In Response To Reed_Powell-ttnmOb · Dec 13, 2011

I am authenticating against the account and password tables in the application database. During normal operation, I present a loginform.cfm where an existing user enters username and password in text input: <input type="text" name="j_username"> and <input type="password"name="j_password">.

I send this information to a module dbSecurity.cfc where I use a function <cffunction access="public" name="authenticateUser" output="false" returntype="boolean" hint="authenticates a user against the db with a username and password"> to authenticate the user returning true or false.

This all works okay. The only thing I'm trying to do is bypass this step immediately after the user registers for a new account. I don't want the user to have to reenter his username and password after he creates a new account. I want to log him in behind the scenes and then take him right to the application. I can't figure out how to simulate the login function that happens with the loginform.cfm without actually going to the loginform.

In Response To wilsonwf1 · Dec 13, 2011

Let's say your login form is submitted to loginAction.cfm.

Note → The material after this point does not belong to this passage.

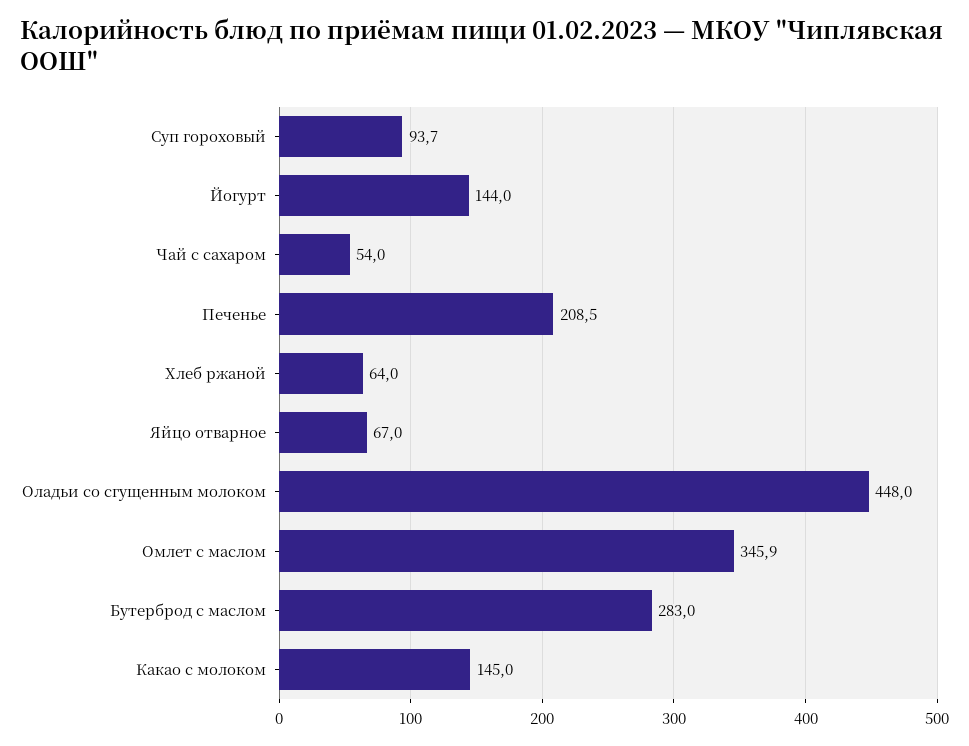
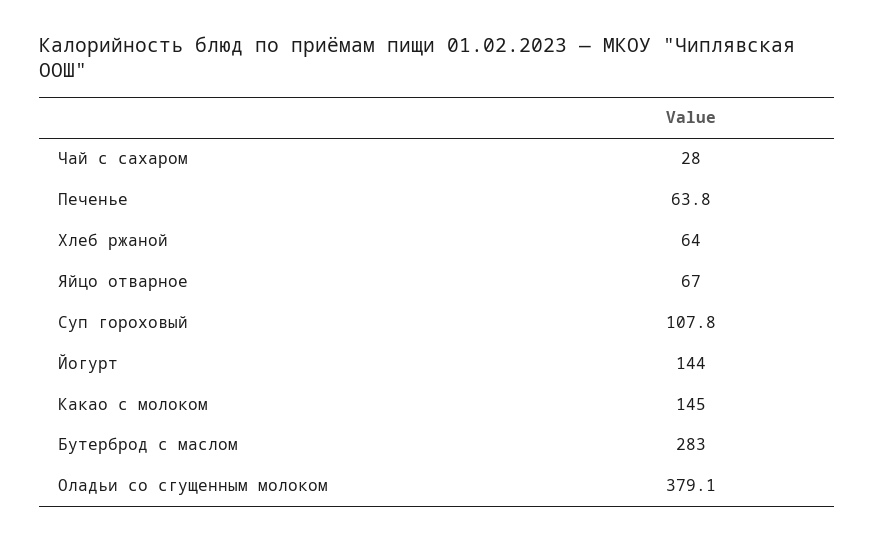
Суп гороховый: 93.7 -> 107.8
Чай с сахаром: 54 -> 28
Печенье: 208.5 -> 63.8
Оладьи со сгущенным молоком: 448 -> 379.1
Омлет с маслом: 345.9 -> none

On the page where you create the account, after the code that creates the account, add some code that submits form data to loginAction.cfm. You can do this with cfhttp or javascript.

In Response To wilsonwf1 · Dec 13, 2011

wilsonwf1 wrote:
I am authenticating against the account and password tables in the application database. During normal operation, I present a loginform.cfm where an existing user enters username and password in text input: <input type="text" name="j_username"> and <input type="password"name="j_password">.
I send this information to a module dbSecurity.cfc where I use a function <cffunction access="public" name="authenticateUser" output="false" returntype="boolean" hint="authenticates a user against the db with a username and password"> to authenticate the user returning true or false.
This all works okay. The only thing I'm trying to do is bypass this step immediately after the user registers for a new account. I don't want the user to have to reenter his username and password after he creates a new account. I want to log him in behind the scenes and then take him right to the application. I can't figure out how to simulate the login function that happens with the loginform.cfm without actually going to the loginform.

It's all there in my previous answer, including the keyword "bypass". In short:

- Implement loginStorage="session"

- Place all the code that checks whether the user is new or authenticated, and the code that sends him to the login/sign-up page, within the cflogin tag.

If the user was logged in by means of cflogin and cfloginuser, as explained above, ColdFusion would bypass the cflogin tag.